◆ WORK ITEM: Read the records below and copy each line that contains "camera".

◆ PROVIDED MATERIAL:
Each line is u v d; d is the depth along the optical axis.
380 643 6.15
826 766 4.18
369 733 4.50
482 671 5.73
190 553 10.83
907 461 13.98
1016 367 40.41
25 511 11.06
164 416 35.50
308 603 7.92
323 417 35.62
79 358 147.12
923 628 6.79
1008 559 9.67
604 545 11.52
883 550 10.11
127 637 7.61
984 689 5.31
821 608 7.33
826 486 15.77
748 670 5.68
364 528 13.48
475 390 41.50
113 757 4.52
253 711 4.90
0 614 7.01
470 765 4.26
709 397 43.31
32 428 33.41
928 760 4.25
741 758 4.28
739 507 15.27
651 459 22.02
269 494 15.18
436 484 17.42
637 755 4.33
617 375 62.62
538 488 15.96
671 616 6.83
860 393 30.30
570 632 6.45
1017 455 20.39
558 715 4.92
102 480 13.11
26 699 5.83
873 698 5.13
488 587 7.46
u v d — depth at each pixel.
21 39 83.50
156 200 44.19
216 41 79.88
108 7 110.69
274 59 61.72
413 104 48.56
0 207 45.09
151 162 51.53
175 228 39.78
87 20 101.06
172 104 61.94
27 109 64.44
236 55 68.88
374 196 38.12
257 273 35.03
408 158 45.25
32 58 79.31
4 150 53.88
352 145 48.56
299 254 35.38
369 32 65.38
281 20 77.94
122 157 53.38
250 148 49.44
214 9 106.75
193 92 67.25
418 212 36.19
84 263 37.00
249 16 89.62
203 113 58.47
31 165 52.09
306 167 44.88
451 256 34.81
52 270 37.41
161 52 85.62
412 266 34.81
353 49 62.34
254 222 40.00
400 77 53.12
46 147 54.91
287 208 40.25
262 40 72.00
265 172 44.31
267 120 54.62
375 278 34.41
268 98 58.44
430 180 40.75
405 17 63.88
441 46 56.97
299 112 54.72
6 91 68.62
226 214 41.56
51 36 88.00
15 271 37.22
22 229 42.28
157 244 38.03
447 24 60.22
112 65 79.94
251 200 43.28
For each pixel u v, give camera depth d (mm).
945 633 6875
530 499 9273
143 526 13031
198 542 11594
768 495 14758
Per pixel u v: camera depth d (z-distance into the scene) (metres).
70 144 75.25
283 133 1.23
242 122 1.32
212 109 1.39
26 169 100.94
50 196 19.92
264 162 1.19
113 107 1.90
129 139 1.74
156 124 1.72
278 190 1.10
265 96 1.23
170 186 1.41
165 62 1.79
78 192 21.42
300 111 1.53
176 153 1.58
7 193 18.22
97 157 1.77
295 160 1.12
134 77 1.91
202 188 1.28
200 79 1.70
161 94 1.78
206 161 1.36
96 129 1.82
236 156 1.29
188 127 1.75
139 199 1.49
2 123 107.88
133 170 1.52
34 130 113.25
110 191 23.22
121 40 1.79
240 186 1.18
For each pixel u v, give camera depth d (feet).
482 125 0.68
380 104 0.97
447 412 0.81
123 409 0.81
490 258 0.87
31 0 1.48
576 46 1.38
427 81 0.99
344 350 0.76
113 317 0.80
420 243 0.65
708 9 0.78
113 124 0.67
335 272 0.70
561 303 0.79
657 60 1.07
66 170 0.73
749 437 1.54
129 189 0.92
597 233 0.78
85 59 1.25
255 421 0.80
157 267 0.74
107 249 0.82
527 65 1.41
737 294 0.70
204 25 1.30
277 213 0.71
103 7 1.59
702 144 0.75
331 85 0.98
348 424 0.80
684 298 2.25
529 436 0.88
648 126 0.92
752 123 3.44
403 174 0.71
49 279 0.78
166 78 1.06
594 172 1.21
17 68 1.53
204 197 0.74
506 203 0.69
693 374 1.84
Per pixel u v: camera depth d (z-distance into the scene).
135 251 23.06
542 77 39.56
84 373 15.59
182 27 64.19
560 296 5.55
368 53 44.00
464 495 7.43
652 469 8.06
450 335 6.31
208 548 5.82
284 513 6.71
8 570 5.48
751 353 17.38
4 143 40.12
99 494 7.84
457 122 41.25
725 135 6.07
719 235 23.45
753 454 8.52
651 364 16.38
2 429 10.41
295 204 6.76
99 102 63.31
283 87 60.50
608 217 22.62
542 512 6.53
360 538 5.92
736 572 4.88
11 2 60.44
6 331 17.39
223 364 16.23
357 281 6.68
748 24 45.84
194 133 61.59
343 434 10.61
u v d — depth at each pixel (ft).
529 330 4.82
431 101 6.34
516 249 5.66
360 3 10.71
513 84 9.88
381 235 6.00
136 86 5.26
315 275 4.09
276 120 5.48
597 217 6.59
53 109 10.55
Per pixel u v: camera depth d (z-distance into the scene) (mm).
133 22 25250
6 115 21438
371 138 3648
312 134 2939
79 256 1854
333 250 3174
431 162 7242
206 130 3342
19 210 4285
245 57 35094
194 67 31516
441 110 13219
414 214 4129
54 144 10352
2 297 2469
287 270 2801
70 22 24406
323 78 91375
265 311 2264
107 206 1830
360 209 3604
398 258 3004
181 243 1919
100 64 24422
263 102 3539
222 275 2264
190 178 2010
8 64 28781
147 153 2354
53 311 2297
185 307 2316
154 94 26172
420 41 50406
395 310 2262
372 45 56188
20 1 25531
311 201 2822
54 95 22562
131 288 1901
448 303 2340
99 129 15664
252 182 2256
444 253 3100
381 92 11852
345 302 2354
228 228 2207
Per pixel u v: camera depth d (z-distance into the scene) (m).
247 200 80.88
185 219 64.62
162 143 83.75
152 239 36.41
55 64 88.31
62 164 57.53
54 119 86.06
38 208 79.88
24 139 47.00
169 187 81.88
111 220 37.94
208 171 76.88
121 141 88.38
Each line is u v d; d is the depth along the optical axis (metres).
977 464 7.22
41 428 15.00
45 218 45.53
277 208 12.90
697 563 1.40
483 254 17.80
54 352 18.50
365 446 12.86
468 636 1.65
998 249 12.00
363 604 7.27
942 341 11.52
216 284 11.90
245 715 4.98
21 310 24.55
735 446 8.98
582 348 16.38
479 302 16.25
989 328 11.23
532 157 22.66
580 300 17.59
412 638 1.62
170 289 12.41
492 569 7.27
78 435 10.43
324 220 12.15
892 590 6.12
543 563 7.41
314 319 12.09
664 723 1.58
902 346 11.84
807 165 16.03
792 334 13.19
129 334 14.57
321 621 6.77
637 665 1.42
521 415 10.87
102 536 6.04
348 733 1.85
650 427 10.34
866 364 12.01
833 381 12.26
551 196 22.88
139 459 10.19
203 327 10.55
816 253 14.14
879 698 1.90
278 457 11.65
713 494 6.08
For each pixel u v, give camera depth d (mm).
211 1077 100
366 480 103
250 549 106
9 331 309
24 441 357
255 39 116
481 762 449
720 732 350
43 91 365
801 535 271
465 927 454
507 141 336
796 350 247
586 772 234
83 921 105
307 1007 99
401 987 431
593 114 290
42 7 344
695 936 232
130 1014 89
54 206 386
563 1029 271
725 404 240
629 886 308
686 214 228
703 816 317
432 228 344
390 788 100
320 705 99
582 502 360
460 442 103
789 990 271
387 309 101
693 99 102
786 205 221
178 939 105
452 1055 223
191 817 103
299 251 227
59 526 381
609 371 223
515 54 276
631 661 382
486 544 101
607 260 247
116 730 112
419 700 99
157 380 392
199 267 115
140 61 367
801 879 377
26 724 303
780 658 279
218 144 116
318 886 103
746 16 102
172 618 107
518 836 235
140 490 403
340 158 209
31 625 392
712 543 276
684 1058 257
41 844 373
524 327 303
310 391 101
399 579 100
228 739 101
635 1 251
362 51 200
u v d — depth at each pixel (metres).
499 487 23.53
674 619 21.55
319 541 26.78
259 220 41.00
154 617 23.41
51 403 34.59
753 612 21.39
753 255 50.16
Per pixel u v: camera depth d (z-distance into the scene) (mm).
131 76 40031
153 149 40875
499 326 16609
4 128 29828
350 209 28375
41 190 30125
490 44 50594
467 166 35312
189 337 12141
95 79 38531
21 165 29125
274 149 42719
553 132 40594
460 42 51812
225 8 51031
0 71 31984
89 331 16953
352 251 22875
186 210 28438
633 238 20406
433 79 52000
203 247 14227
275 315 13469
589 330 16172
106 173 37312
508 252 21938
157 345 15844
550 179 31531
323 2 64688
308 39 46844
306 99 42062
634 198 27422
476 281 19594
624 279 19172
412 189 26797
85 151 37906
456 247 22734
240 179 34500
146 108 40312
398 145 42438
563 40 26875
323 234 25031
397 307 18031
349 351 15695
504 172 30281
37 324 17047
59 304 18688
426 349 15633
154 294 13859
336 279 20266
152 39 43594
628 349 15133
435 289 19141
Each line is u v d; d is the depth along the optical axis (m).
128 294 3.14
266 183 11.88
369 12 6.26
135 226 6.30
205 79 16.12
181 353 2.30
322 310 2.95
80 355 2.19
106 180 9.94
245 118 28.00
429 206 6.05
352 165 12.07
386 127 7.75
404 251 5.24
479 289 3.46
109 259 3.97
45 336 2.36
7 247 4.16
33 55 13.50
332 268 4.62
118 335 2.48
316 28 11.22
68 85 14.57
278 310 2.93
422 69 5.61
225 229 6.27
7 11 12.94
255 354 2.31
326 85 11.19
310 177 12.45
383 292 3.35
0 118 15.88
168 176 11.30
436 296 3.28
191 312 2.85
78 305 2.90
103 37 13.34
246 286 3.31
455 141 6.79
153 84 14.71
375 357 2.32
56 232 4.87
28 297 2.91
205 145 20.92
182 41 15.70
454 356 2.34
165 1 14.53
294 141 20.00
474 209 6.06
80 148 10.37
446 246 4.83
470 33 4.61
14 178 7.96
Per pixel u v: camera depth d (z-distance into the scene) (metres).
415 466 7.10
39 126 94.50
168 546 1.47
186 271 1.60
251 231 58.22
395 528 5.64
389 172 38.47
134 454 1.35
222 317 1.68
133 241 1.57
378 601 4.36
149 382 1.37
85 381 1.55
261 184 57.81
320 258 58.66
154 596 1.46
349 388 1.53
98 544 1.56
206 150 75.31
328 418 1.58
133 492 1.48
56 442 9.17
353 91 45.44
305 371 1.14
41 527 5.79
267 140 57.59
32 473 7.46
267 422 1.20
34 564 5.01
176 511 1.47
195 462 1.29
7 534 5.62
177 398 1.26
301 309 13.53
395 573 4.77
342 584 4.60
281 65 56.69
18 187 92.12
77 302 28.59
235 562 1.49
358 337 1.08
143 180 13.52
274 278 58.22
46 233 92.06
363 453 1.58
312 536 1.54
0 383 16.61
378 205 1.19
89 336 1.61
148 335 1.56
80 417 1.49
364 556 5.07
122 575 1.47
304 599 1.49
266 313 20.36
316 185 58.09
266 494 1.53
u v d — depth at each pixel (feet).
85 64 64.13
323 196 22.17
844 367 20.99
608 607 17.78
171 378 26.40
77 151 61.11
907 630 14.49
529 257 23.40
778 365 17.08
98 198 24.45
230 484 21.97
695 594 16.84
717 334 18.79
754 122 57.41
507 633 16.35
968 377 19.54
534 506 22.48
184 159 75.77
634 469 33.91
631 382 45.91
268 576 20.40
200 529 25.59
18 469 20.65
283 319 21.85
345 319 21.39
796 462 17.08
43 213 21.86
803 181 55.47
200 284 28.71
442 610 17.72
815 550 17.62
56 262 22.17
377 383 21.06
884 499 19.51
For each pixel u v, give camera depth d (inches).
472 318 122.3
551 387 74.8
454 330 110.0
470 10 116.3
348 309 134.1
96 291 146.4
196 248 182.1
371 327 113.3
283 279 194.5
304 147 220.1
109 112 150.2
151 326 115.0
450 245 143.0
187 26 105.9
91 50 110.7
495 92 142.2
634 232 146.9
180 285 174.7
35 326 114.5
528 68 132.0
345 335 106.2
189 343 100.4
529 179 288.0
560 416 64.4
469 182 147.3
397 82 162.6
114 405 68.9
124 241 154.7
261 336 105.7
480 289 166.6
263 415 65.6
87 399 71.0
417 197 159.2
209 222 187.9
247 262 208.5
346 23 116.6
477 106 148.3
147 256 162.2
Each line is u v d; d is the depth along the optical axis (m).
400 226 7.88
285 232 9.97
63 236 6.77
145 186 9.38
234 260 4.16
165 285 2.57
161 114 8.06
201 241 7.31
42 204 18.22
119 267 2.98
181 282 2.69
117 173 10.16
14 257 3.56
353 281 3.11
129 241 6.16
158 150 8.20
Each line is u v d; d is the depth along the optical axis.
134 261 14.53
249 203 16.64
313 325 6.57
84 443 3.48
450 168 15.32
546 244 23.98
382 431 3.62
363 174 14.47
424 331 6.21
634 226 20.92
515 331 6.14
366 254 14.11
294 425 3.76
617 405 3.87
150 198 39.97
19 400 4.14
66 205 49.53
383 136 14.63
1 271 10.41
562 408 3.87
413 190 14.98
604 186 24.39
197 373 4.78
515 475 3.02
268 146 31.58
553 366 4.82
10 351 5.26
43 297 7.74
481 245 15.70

◆ WRITTEN RESPONSE:
For each pixel u v, give camera depth d (mm).
Per pixel u v: camera depth d (z-distance into the scene) (metres).
For each pixel u v, give camera depth d (feet).
Per pixel u v: camera depth d (z-distance into the scene).
Per pixel u v: camera depth d (z-distance into the scene) (mm).
Per pixel u v: camera depth d (z-distance into the scene) (m).
For each pixel u v, give camera depth d (mm).
Per pixel u v: camera depth d (z-distance into the scene) (mm).
Per pixel u v: camera depth d (z-distance into the scene) (metres).
For each pixel u v, give camera depth d (inches).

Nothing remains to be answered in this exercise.